Force option is to be used, when one of the node (or glusterd in one of the node) is down. Once stopped, the session can be restarted any time. Note that upon restarting of the session, the change detection mechanism falls back to xsync mode. This happens even though you have changelog generating journals, while the geo-rep session is stopped.

#### Deleting geo-replication session

Now you can delete the glusterfs geo-rep session. This will delete all the config data associated with the geo-rep session.

    ```sh
    gluster volume geo-replication <master_volume> <slave_host>::<slave_volume> delete
    # If Mountbroker Setup,
    gluster volume geo-replication <master_volume> <mountbroker_user>@<slave_host>::<slave_volume> delete
    ```

This deletes all the gsync conf files in each of the nodes. This returns failure, if any of the node is down. And unlike geo-rep stop, there is 'force' option with this.
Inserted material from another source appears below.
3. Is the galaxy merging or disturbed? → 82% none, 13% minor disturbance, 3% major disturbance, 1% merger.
#### Changing the config values

There are some configuration values which can be changed using the CLI. And you can see all the current config values with following command.

    ```sh
    gluster volume geo-replication <master_volume> <slave_host>::<slave_volume> config
    # If Mountbroker Setup,
    gluster volume geo-replication <master_volume> <mountbroker_user>@<slave_host>::<slave_volume> config
    ```

But you can check only one of them, like log_file or change-detector

    ```sh
    gluster volume geo-replication <master_volume> <slave_host>::<slave_volume> config log-file
    # If Mountbroker Setup,
    gluster volume geo-replication <master_volume> <mountbroker_user>@<slave_host>::<slave_volume> config log-file

    gluster volume geo-replication <master_volume> <slave_host>::<slave_volume> config change-detector
    # If Mountbroker Setup,
    gluster volume geo-replication <master_volume> <mountbroker_user>@<slave_host>::<slave_volume> config change-detector

    gluster volume geo-replication <master_volume> <slave_host>::<slave_volume> config working-dir
    # If Mountbroker Setup,
    gluster volume geo-replication <master_volume> <mountbroker_user>@<slave_host>::<slave_volume> config working-dir
    ```

To set a new value to this, just provide a new value. Note that, not all the config values are allowed to change. Some can not be modified.

    ```sh
    gluster volume geo-replication <master_volume> <slave_host>::<slave_volume> config change-detector xsync
    # If Mountbroker Setup,
    gluster volume geo-replication <master_volume> <mountbroker_user>@<slave_host>::<slave_volume> config change-detector xsync
    ```

Make sure you provide the proper value to the config value. And if you have large number of small files data set, then you can use tar+ssh as syncing method. Note that, if geo-rep session is running, this restarts the gsyncd.

    ```sh
    gluster volume geo-replication <master_volume> <slave_host>::<slave_volume> config use-tarssh true
    # If Mountbroker Setup,
    gluster volume geo-replication <master_volume> <mountbroker_user>@<slave_host>::<slave_volume> config use-tarssh true
    ```

Resetting these value to default is also simple.

    ```sh
    gluster volume geo-replication <master_volume> <slave_host>::<slave_volume> config \!use-tarssh
    # If Mountbroker Setup,
    gluster volume geo-replication <master_volume> <mountbroker_user>@<slave_host>::<slave_volume> config \!use-tarssh
    ```

That makes the config key (tar-ssh in this case) to fall back to it's default value.